More Fixtures for More Control

The package also provides useAbortController for registering abort callbacks, and useSignalWithTimeout for operations that need their own timeout:

import { test, expect } from "@playwright-labs/fixture-abort";
 
test("should handle abort with cleanup", async ({
  useAbortController,
  signal,
}) => {
  const controller = useAbortController({
    onAbort: () => console.log("Cleaning up resources"),
    abortTest: true,
  });
 
  const response = await fetch("/api/long-operation", { signal });
  const data = await response.json();
  expect(data).toBeDefined();
});
 
test("should complete within 5 seconds", async ({ useSignalWithTimeout }) => {
  const timeoutSignal = useSignalWithTimeout(5000);
 
  const response = await fetch("/api/slow", { signal: timeoutSignal });
  expect(response.ok).toBe(true);
});

Custom Expect Matchers

The package includes expect matchers for asserting abort states:

import { test, expect } from "@playwright-labs/fixture-abort";
 
test("should verify abort state", async ({ signal, abortController }) => {
  expect(signal).toBeActive();
  expect(abortController).toHaveActiveSignal();
 
  abortController.abort("test complete");
 
  expect(signal).toBeAborted();
  expect(signal).toBeAbortedWithReason("test complete");
  expect(abortController).toHaveAbortedSignal();
});

The Results

We rolled this out across our test suite on a Friday. Monday morning, I checked the staging metrics.

The connection pool utilization during CI runs dropped from "frequently maxed out" to "barely noticeable." Peak usage during the full regression run went from 50/50 (saturated) to 12/50. The cascade failures stopped completely.

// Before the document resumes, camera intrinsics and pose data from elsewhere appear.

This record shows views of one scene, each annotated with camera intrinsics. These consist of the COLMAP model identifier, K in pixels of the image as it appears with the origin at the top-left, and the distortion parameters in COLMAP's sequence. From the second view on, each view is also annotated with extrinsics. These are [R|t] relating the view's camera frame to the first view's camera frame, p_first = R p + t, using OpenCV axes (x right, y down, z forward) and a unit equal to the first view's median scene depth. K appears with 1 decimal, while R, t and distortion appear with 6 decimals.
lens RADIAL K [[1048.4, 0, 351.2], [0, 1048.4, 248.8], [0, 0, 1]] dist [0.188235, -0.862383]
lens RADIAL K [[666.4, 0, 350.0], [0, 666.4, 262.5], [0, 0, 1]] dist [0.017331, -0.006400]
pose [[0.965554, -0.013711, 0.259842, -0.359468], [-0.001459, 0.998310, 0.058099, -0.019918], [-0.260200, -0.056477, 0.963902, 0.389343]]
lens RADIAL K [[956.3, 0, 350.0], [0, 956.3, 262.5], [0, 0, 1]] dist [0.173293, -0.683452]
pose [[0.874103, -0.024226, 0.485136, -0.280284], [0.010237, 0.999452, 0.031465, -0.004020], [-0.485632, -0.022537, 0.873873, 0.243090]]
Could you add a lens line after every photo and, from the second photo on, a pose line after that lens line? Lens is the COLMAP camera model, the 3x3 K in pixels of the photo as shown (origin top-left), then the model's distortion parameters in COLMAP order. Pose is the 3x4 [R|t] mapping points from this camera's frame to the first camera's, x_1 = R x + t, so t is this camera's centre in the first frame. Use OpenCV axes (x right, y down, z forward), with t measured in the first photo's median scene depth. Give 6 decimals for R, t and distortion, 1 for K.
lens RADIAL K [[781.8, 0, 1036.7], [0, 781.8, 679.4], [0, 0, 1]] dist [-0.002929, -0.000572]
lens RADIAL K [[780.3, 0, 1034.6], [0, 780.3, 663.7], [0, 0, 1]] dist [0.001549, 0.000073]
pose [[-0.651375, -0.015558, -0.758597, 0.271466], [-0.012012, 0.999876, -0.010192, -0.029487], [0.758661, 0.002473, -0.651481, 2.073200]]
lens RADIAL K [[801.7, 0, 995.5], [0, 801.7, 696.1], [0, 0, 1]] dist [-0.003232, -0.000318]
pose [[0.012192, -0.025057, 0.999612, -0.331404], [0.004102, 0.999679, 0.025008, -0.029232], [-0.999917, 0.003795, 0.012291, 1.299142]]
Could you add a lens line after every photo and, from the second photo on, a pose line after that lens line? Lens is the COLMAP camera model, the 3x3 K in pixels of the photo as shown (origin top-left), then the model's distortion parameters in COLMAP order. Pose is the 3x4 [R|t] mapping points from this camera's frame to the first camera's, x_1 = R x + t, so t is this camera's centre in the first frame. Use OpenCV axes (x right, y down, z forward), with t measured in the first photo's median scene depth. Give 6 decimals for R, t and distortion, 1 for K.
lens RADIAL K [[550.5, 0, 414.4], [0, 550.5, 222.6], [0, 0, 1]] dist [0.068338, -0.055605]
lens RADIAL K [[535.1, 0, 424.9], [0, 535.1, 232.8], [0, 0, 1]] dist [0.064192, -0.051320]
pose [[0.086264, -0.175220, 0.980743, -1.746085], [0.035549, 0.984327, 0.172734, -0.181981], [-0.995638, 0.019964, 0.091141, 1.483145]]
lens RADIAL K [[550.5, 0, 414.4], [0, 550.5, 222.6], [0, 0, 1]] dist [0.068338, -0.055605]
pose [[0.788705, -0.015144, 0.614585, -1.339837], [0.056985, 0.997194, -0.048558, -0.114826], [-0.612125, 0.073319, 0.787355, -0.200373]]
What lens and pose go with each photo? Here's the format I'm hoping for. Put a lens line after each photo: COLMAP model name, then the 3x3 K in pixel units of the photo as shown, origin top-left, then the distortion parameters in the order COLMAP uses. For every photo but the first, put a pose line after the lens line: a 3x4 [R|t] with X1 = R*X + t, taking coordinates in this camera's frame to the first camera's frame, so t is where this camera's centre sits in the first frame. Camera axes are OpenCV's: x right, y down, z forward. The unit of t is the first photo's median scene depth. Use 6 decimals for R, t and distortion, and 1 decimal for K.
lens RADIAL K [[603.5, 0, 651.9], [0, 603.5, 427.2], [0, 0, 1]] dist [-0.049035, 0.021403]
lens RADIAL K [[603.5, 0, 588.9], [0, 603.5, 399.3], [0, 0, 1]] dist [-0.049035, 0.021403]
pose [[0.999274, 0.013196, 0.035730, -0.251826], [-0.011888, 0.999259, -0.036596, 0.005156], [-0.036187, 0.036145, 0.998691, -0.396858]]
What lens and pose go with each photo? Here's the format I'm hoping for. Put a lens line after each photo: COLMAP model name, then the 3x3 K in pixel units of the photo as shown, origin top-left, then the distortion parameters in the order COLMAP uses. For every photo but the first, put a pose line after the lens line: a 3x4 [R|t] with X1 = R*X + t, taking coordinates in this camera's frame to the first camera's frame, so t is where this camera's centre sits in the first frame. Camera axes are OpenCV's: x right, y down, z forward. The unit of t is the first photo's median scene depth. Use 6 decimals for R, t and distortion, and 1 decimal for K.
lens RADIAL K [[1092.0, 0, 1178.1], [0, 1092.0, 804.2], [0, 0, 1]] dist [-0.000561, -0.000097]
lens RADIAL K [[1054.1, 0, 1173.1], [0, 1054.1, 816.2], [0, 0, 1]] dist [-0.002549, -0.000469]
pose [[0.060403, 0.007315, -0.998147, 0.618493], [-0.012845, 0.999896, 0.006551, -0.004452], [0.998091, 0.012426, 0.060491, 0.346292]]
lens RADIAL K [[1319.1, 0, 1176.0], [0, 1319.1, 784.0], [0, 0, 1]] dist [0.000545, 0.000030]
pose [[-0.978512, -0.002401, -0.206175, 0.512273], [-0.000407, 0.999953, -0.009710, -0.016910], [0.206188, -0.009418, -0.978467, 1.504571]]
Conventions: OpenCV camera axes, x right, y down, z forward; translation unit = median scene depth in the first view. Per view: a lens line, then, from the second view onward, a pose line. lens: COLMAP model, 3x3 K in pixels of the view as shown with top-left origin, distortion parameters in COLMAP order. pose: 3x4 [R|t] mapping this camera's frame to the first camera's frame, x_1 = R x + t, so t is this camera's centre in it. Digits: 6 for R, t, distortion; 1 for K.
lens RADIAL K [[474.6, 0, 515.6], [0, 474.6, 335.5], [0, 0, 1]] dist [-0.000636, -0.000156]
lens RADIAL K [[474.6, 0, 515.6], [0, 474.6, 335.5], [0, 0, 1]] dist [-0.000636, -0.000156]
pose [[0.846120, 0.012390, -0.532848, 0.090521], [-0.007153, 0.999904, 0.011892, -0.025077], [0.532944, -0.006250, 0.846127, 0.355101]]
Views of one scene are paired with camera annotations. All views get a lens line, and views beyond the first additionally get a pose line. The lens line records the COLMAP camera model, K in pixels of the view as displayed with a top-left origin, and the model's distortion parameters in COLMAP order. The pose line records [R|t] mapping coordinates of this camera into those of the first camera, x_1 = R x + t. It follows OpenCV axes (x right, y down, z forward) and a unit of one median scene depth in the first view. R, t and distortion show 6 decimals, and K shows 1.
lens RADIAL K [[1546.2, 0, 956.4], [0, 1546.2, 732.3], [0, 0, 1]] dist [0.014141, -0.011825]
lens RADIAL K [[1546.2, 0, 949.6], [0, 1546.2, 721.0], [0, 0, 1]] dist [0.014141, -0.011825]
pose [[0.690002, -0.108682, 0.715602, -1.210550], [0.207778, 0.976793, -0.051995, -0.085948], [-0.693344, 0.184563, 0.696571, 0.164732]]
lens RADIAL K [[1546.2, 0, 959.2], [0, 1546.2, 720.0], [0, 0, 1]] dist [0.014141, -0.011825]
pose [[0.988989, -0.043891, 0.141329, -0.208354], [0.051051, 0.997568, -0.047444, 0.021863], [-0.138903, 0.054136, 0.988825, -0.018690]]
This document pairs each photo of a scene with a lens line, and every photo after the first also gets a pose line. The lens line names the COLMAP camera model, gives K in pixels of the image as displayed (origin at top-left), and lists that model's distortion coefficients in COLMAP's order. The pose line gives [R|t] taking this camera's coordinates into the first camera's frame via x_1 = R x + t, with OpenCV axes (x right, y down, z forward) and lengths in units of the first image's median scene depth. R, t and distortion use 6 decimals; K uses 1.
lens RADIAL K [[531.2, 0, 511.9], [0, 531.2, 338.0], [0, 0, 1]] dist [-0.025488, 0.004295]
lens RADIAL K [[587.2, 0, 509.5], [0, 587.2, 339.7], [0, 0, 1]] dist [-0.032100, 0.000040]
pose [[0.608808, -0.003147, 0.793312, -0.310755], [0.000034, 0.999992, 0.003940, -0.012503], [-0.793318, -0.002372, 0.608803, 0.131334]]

Test run times actually improved too, though that was a secondary effect. Without zombie requests clogging the staging server, the endpoints responded faster, which meant fewer timeouts, which meant fewer retries, which meant faster overall runs. A virtuous cycle replacing the vicious one.

The Lesson

The lesson is not really about AbortController. It is about a blind spot we all have: we think about what happens when tests pass, and we think about what happens when tests fail. We do not think enough about what happens when tests time out.

A timeout is not just a failure with extra steps. It is an abrupt interruption of in-progress work. And if that in-progress work involves external resources -- network connections, database queries, file handles -- those resources do not clean themselves up just because the test runner moved on.

AbortSignal gives you a way to make your tests responsible resource citizens. When they are done, they are really done. No stragglers. No ghosts. No Thursday afternoon incidents.

Try It

The fixture is available as @playwright-labs/fixture-abort:

npm install @playwright-labs/fixture-abort

Source code and docs: github.com/vitalics/playwright-labs

Your staging server will thank you. Your DevOps team will thank you more.